**WORK ORDER**
Please repeat all of the entries below verbatim, line for line.
________________________________________
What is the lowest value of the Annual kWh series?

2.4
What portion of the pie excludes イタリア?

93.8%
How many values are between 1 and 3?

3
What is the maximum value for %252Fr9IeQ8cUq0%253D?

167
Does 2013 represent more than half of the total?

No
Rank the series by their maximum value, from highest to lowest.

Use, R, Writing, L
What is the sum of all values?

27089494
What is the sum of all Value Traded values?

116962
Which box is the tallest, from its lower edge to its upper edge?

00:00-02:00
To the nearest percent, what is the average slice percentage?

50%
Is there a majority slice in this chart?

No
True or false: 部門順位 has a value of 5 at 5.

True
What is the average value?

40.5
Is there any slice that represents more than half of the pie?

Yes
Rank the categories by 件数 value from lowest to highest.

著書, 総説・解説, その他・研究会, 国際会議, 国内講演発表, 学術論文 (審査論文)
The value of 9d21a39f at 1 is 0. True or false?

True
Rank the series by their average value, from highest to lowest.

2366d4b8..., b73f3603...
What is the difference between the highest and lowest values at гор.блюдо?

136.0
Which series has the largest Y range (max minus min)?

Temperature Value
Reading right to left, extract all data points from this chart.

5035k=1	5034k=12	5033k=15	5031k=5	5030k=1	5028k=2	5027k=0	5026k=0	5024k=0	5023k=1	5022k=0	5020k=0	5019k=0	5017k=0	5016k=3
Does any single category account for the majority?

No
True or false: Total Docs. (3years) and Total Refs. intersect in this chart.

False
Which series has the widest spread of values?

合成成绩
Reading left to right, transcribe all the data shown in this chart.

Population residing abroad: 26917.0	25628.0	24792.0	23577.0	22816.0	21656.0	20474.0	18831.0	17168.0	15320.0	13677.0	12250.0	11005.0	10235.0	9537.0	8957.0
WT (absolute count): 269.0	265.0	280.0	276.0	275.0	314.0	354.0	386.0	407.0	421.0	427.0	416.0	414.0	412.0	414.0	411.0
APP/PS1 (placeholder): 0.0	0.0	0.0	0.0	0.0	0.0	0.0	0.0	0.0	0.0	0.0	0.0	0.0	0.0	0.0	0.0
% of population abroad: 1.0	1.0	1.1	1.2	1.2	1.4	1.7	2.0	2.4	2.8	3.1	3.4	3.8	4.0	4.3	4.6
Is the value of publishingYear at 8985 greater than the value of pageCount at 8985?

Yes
________________________________________
**ANSWER AREA**
What is the lowest value of the Annual kWh series?

2.4
What portion of the pie excludes イタリア?

93.8%
How many values are between 1 and 3?

3
What is the maximum value for %252Fr9IeQ8cUq0%253D?

167
Does 2013 represent more than half of the total?

No
Rank the series by their maximum value, from highest to lowest.

Use, R, Writing, L
What is the sum of all values?

27089494
What is the sum of all Value Traded values?

116962
Which box is the tallest, from its lower edge to its upper edge?

00:00-02:00
To the nearest percent, what is the average slice percentage?

50%
Is there a majority slice in this chart?

No
True or false: 部門順位 has a value of 5 at 5.

True
What is the average value?

40.5
Is there any slice that represents more than half of the pie?

Yes
Rank the categories by 件数 value from lowest to highest.

著書, 総説・解説, その他・研究会, 国際会議, 国内講演発表, 学術論文 (審査論文)
The value of 9d21a39f at 1 is 0. True or false?

True
Rank the series by their average value, from highest to lowest.

2366d4b8..., b73f3603...
What is the difference between the highest and lowest values at гор.блюдо?

136.0
Which series has the largest Y range (max minus min)?

Temperature Value
Reading right to left, extract all data points from this chart.

5035k=1	5034k=12	5033k=15	5031k=5	5030k=1	5028k=2	5027k=0	5026k=0	5024k=0	5023k=1	5022k=0	5020k=0	5019k=0	5017k=0	5016k=3
Does any single category account for the majority?

No
True or false: Total Docs. (3years) and Total Refs. intersect in this chart.

False
Which series has the widest spread of values?

合成成绩
Reading left to right, transcribe all the data shown in this chart.

Population residing abroad: 26917.0	25628.0	24792.0	23577.0	22816.0	21656.0	20474.0	18831.0	17168.0	15320.0	13677.0	12250.0	11005.0	10235.0	9537.0	8957.0
WT (absolute count): 269.0	265.0	280.0	276.0	275.0	314.0	354.0	386.0	407.0	421.0	427.0	416.0	414.0	412.0	414.0	411.0
APP/PS1 (placeholder): 0.0	0.0	0.0	0.0	0.0	0.0	0.0	0.0	0.0	0.0	0.0	0.0	0.0	0.0	0.0	0.0
% of population abroad: 1.0	1.0	1.1	1.2	1.2	1.4	1.7	2.0	2.4	2.8	3.1	3.4	3.8	4.0	4.3	4.6
Is the value of publishingYear at 8985 greater than the value of pageCount at 8985?

Yes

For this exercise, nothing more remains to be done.